Mi sono alzato con cautela.
– Andiamo a casa, ragazza – ho bisbigliato. – La signora Gina ci ha preparato le polpette. Ti piacciono le polpette, vero? E dormirai sul divano. Sul mio divano. Quello che ti ho sempre vietato, ricordi? Non lo farò più. Dormi dove vuoi. Purché non te ne vai, va bene?
Giulia mi ha leccato la guancia.
E per la prima volta dopo un anno ho sentito qualcosa sciogliersi dentro di me.
– Grazie – mi sono voltato verso Chiara.
– Abbi cura di lei – ha annuito. – E abbi cura di te.
Ho sistemato Giulia sul sedile del passeggero, avvolta in una vecchia giacca. Mi sono messo al volante. Ho acceso il motore e sono partito verso casa.
La signora Gina ha sgranato gli occhi quando ci ha visti sulla porta.
– Vittorio! Ma è Giulia?!
– Proprio lei – ho portato con cautela la cagnolina nell’ingresso. – È tornata.
– Madonna – ha esclamato la vicina, mettendosi a sedere sui talloni. – Povera piccola! Com’è dimagrita. Vittorio, portala in cucina, le do subito da mangiare!
Giulia ha girato per la casa lentamente, zoppicando. Ha annusato ogni angolo, ogni oggetto familiare.

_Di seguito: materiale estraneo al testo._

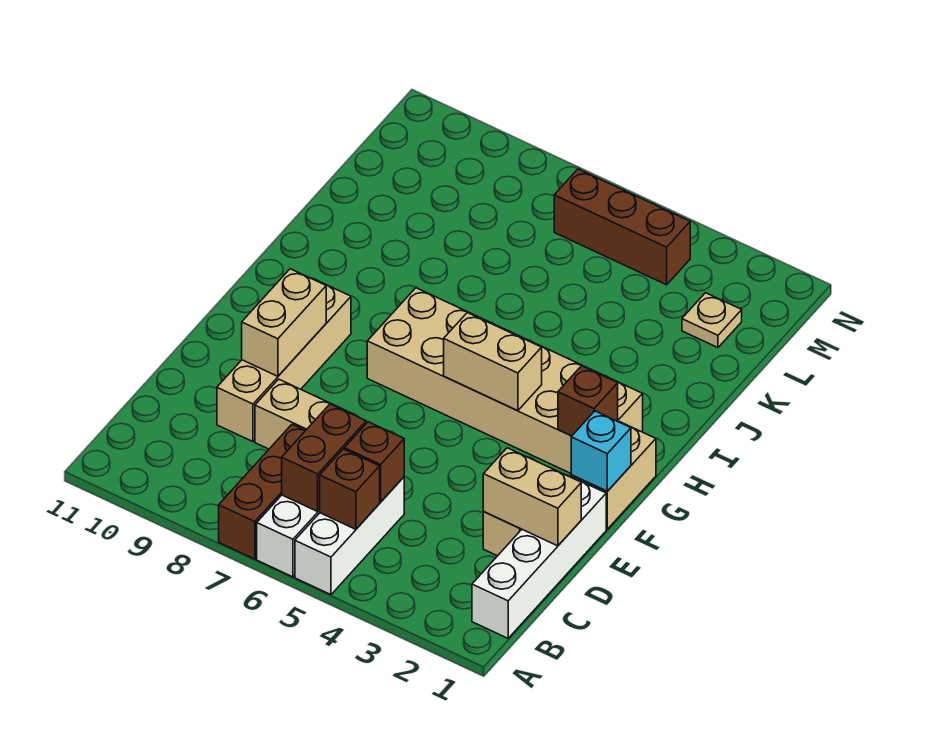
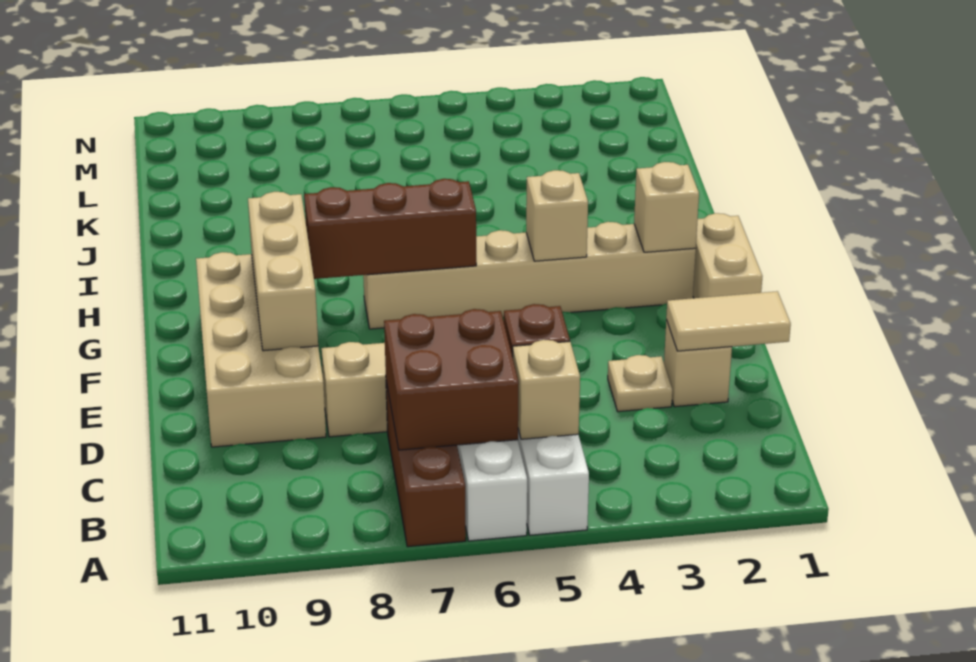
white 1x4 brick [472,476,606,638] -> none
brown 1x1 brick [320,449,380,529] -> tan 1x1 brick [513,340,580,439]
brown 1x2 brick [282,404,366,511] -> brown 2x2 brick [384,309,519,450]
tan 1x2 brick [483,448,581,546] -> tan 1x2 tile [666,291,791,351]
tan 1x4 brick [217,280,351,442] -> tan 2x4 brick [196,252,326,447]
tan 1x2 brick [242,269,326,376] -> tan 1x3 brick [248,192,318,351]
cyan 1x1 brick [571,411,631,491] -> none
tan 2x6 brick [367,288,643,473] -> tan 1x6 brick [363,222,696,329]
brown 1x1 brick [558,366,618,436] -> tan 1x1 brick [634,162,699,252]
tan 1x2 brick [444,313,542,411] -> tan 1x1 brick [526,170,588,261]
tan 1x1 plate [682,293,742,348] -> tan 1x1 plate moved to [608,355,672,412]
brown 1x3 brick [554,169,690,285] -> brown 1x3 brick moved to [304,179,476,279]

Poi è tornata da me e si è accovacciata ai miei piedi.
– Giusto – ho annuito. – Resti con me.
La signora Gina l’ha nutrita a poco a poco, con cautela, per non farle male. Lei mangiava avidamente, quasi soffocando, come se avesse paura che glielo togliessero.
– Piano, piano – la calmavo accarezzandole il dorso. – Non scappa nulla. Mangia con calma.
La sera Giulia è saltata sul divano. Non l’ho cacciata – come promesso. L’ho semplicemente coperta con una coperta di lana e mi sono seduto accanto.
Ho acceso la televisione, ma non guardavo. Solo accarezzavo il suo pelo rosso e tacevo.
Lei ha appoggiato la testa sulle mie ginocchia e ha chiuso gli occhi.
E la sua coda si muoveva appena – pochissimo, ma si muoveva.
Guardavo fuori dalla finestra. La neve cadeva come un anno fa, come quel maledetto giorno sulla superstrada.
Ma adesso tutto era diverso.
Per la prima volta dopo un anno non avevo paura del domani.
Perché sapevo che domani Giulia si sarebbe svegliata accanto a me. E dopodomani. E per tutti i giorni che ci restano.
*Lezione imparata:* Non si può riparare il tempo perso, ma si può ancora scegliere di non sprecare quello che rimane. Il perdono non arriva dalle parole, ma da un naso freddo che si posa sulla tua mano.